#### ЧТО СДЕЛАТЬ:
Перечислите все географические названия (города, местности, горы), которые встречаются в исходном отрывке ниже.

#### ИСХОДНЫЙ ОТРЫВОК:
* * * * * * *
Конечно, уничтожить камень невозможно. Его просто перемещают на другое место. В любом случае, он будет жить дольше, чем люди, которым он служит. А сейчас он укрепляет их волю к действию. Вряд ли это исполнено особого смысла. Но такова уж работа человека – менять вещи местами: нужно выбирать – делать это или вообще бездействовать[33]. Очевидно, оранцы сделали свой выбор. Пройдут годы, и у этой безмятежной бухты они нагромоздят вдоль берега груды и груды булыжников. А через столетие, то есть завтра, все надо будет начинать сызнова. Но сегодня эти нагромождения скал свидетельствуют в пользу снующих среди них людей в масках из пыли и пота. Истинные памятники Орана – его камни.
Камень Ариадны
Иногда кажется, что оранцы подобны другу Флобера, который, умирая, бросил последний взгляд на эту неповторимую землю и воскликнул: «Закройте окно, это слишком прекрасно». Оранцы закрыли окно, они замуровали себя, изгнали пейзаж. Но Пуатвен умер, а дни после его смерти продолжали следовать за днями. Так же за желтыми стенами Орана море и земля продолжают свой вялый диалог. Это постоянство мира всегда вызывало у человека противоречивые чувства. Оно приводило его в отчаяние и одновременно вдохновляло. Мир говорит всегда одно и то же, сначала он заинтересовывает, потом утомляет. Но в конце концов он добивается своего благодаря настойчивости. Он всегда прав.
Уже у самых ворот Орана природа повышает тон. Со стороны Канастеля простирается огромная целина, поросшая благоухающими кустарниками. Солнце и ветер говорят там только об уединении. Над Ораном гора Санта-Крус, плато и тысячи оврагов, ведущих к нему. Проезжие некогда дороги цепляются за склоны холмов, высящихся над морем. В январе некоторые дороги испещрены цветами. Маргаритки и лютики превращают их в пышные аллеи, в желтых и белых тонах. О горе Санта-Крус все сказано. Но если бы я продолжал о ней говорить, я обошел бы молчанием священные шествия, когда люди карабкаются по крутому холму в большие праздники, чтобы воскресить в памяти былые паломничества. Они одиноко бредут по красному камню, поднимаются над неподвижной бухтой и приходят сюда, чтобы этот светлый и прекрасный час провести в отрешенности и забвении.
Оран имеет и свои песчаные пустыни: пляжи. Те, которые находятся совсем рядом с городскими воротами, пустуют только зимой и весной. Тогда это площадки, усеянные асфоделями и застроенные маленькими трогательными виллами посреди цветов. Внизу глухо ворчит море. Однако солнце, легкий ветер, белые асфодели, резкая голубизна неба заставляют вспомнить лето, золотую молодежь, которая тогда заполняет пляж, долгие часы на песке, сменяемые сладостью вечеров. Каждый год на побережье новый урожай девушек-цветов. По-видимому, у них только один сезон. В следующем году их заменят другие пылкие венчики, которые прошлым летом были еще маленькими девочками с упругими, как весенние почки, телами. В одиннадцать часов утра с плато спускается эта молодая плоть, едва прикрытая пестрыми тканями, и многоцветной волной обрушивается на песок.
* * * * * * *
#### ПОКАЗАННЫЕ ЗАПИСИ:
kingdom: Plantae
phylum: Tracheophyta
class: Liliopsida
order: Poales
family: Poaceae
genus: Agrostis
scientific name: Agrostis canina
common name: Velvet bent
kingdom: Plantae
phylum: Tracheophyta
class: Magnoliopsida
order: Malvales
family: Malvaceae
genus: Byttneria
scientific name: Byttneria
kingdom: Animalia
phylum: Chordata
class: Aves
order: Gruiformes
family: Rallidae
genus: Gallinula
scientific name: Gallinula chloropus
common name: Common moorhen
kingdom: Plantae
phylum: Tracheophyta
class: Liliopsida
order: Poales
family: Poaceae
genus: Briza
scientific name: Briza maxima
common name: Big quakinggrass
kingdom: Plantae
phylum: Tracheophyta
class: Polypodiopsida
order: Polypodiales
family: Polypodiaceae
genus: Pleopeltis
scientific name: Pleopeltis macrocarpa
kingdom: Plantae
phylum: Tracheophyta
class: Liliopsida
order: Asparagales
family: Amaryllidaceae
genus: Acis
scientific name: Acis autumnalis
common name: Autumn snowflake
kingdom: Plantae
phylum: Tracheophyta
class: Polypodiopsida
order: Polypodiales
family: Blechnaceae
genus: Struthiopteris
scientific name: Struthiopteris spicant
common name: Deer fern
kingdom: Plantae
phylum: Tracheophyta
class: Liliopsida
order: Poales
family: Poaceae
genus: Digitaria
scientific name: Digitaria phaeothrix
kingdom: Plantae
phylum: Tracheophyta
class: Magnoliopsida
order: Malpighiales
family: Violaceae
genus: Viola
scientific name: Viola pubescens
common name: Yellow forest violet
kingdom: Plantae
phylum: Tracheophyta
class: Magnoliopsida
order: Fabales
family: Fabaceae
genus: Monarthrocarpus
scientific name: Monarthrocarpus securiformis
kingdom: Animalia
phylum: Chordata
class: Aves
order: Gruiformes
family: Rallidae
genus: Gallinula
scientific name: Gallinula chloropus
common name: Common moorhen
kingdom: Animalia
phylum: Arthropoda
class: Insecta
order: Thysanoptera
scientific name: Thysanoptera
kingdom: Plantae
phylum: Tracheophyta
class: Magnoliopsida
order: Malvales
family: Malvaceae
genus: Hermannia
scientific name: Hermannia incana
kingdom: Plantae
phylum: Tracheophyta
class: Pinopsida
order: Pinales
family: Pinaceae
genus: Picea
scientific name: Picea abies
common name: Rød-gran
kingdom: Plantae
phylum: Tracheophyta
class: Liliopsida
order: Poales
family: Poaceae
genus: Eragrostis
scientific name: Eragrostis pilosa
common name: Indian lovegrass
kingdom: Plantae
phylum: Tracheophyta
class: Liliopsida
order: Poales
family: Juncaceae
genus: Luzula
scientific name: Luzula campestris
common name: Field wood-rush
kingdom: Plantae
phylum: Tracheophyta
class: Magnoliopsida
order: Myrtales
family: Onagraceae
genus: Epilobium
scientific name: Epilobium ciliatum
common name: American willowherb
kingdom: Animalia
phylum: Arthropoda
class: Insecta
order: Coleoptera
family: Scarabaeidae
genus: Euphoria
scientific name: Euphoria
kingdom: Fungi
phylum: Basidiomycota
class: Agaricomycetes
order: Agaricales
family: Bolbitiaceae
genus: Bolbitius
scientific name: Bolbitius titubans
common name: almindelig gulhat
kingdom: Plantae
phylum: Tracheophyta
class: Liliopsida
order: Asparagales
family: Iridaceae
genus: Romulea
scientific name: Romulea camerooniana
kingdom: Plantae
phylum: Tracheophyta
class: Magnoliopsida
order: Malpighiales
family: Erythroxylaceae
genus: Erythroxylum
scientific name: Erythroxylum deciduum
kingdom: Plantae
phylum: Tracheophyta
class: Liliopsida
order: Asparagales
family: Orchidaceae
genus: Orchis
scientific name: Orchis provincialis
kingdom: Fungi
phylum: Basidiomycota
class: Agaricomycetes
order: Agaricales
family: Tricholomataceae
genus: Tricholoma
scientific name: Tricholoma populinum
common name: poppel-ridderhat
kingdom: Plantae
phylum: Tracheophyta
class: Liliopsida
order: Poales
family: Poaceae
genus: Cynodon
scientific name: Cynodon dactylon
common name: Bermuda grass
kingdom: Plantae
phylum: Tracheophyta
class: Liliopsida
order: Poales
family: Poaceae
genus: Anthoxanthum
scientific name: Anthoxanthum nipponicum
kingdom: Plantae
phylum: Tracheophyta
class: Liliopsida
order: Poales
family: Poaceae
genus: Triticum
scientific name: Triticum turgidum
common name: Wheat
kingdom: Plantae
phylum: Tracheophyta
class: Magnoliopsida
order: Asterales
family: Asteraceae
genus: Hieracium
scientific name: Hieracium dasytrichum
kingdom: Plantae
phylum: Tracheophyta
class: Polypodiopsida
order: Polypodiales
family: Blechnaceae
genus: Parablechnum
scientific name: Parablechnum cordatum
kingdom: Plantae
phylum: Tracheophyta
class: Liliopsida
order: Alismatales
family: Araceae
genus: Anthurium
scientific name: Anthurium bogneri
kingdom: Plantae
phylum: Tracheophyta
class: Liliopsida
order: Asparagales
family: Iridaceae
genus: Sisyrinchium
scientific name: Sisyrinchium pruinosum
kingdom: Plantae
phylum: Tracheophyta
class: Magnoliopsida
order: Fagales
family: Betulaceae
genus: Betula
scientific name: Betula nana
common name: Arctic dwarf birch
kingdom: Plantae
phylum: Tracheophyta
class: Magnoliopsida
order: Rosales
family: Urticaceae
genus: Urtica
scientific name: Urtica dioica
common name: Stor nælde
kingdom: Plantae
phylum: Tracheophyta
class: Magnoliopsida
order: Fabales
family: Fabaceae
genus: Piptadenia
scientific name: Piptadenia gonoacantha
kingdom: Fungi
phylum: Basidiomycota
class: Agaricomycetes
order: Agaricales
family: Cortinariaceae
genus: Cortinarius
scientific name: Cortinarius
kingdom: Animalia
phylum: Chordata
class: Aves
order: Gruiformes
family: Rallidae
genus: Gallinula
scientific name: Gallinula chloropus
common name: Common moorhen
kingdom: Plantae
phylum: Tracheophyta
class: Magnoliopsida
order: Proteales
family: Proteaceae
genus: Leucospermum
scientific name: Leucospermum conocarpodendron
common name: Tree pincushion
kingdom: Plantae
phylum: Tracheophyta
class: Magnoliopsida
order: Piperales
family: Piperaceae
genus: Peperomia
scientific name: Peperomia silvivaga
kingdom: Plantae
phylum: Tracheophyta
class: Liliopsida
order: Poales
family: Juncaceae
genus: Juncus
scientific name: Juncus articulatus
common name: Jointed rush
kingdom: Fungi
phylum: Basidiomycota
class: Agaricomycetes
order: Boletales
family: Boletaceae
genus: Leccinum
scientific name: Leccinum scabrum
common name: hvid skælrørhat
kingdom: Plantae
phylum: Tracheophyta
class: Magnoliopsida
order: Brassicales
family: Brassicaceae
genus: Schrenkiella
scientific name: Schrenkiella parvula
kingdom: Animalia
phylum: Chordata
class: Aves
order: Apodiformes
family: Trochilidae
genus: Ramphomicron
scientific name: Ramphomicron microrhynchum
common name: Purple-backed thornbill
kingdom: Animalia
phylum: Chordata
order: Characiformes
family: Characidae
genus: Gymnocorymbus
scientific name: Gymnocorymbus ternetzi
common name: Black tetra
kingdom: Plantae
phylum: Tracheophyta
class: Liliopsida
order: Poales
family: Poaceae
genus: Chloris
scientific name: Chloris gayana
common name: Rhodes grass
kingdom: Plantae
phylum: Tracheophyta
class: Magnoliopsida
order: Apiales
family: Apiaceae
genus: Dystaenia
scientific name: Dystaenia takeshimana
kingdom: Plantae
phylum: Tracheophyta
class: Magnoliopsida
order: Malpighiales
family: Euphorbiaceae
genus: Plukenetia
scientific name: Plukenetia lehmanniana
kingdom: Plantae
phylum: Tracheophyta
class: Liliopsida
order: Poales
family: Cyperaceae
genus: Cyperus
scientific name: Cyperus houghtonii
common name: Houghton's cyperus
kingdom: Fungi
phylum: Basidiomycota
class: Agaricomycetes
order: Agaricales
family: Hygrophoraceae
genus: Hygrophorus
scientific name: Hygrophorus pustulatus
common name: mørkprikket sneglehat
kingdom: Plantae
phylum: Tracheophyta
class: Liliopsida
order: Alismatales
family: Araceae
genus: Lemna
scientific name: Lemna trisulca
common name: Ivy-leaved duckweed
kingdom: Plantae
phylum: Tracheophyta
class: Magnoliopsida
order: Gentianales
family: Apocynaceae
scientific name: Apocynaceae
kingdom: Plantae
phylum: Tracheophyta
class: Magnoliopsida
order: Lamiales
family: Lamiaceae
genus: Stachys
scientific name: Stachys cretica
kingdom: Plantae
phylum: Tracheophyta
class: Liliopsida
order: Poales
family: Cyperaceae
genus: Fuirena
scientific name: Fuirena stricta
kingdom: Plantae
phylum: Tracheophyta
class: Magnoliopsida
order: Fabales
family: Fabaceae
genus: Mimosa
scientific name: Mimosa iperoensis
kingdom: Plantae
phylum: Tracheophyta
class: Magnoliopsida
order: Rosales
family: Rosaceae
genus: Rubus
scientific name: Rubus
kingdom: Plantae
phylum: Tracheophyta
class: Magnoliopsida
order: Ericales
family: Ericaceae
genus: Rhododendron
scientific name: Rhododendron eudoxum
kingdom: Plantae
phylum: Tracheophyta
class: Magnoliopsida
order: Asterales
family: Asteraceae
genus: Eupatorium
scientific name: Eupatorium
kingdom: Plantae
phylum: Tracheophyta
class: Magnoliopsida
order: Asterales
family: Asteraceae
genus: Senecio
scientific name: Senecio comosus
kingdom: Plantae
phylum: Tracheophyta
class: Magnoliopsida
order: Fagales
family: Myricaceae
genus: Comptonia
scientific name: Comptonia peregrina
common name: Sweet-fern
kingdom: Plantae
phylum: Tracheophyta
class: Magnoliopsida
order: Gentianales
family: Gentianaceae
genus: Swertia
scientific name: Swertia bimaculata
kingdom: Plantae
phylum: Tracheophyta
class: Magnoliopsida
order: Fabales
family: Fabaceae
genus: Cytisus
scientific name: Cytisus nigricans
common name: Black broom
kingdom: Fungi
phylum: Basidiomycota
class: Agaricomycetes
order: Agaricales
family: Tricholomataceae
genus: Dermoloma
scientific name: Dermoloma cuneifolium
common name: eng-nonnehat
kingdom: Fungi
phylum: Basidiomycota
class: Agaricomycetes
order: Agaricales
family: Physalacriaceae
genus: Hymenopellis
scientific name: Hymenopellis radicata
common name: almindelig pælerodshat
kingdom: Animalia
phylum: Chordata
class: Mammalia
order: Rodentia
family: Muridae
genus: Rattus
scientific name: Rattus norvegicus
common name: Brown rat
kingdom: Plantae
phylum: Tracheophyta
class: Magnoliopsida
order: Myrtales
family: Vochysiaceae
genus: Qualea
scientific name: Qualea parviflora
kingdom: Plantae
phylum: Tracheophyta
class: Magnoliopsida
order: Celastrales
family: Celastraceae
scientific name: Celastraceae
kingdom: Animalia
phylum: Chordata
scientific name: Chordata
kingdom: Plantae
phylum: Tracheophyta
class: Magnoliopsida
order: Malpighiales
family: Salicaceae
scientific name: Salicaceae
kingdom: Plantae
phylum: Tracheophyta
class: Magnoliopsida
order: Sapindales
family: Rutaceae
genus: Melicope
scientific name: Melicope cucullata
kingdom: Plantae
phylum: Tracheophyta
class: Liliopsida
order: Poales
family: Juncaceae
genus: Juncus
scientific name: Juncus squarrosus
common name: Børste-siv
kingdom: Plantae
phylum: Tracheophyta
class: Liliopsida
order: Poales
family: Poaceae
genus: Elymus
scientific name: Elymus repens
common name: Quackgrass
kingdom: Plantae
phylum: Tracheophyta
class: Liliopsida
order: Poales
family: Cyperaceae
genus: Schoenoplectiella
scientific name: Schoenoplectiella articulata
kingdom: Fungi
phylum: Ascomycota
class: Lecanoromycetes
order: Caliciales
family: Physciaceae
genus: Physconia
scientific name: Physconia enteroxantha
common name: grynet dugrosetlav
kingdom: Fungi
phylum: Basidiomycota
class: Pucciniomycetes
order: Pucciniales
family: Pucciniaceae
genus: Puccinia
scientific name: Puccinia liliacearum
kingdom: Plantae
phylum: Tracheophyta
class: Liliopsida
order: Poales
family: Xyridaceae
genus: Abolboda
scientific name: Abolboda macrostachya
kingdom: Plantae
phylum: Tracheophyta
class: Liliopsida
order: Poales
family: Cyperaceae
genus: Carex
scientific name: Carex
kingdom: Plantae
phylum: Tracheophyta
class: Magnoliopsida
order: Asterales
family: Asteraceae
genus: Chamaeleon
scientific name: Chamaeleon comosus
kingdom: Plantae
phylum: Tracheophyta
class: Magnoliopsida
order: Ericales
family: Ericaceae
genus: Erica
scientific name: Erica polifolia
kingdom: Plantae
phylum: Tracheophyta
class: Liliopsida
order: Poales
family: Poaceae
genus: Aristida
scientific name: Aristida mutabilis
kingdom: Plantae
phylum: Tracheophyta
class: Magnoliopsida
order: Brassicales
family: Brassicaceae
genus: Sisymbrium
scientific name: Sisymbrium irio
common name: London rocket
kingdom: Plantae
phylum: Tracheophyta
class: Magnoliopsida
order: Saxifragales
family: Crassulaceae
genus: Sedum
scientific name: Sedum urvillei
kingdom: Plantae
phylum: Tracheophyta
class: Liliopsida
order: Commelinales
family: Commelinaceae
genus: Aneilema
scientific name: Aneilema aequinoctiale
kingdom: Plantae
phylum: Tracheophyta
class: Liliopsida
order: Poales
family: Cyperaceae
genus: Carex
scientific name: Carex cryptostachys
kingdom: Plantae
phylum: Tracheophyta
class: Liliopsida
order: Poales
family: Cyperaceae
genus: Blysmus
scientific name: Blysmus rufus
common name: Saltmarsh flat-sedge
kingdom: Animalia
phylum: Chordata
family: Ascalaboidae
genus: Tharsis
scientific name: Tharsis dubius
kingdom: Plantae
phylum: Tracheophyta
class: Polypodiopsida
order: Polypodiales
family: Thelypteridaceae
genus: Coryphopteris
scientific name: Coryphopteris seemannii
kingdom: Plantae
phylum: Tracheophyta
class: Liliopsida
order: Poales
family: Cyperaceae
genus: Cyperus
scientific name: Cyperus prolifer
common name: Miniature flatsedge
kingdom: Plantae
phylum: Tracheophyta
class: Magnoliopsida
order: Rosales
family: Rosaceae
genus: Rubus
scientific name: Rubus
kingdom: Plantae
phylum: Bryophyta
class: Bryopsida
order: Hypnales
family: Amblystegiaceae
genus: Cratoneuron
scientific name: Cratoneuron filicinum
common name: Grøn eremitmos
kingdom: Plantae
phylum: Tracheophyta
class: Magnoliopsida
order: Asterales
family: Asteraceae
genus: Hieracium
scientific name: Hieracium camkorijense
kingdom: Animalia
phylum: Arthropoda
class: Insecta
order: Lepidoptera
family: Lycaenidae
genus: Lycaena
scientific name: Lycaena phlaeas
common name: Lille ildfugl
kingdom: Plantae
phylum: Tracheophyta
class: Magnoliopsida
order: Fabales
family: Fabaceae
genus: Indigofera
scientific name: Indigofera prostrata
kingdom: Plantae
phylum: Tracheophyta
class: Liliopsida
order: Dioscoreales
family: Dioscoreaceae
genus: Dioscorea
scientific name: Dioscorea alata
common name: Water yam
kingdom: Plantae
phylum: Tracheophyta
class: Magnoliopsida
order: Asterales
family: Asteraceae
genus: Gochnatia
* * * * * * *
#### ПОЛНЫЙ ОТВЕТ:
Оран, Канастель, гора Санта-Крус.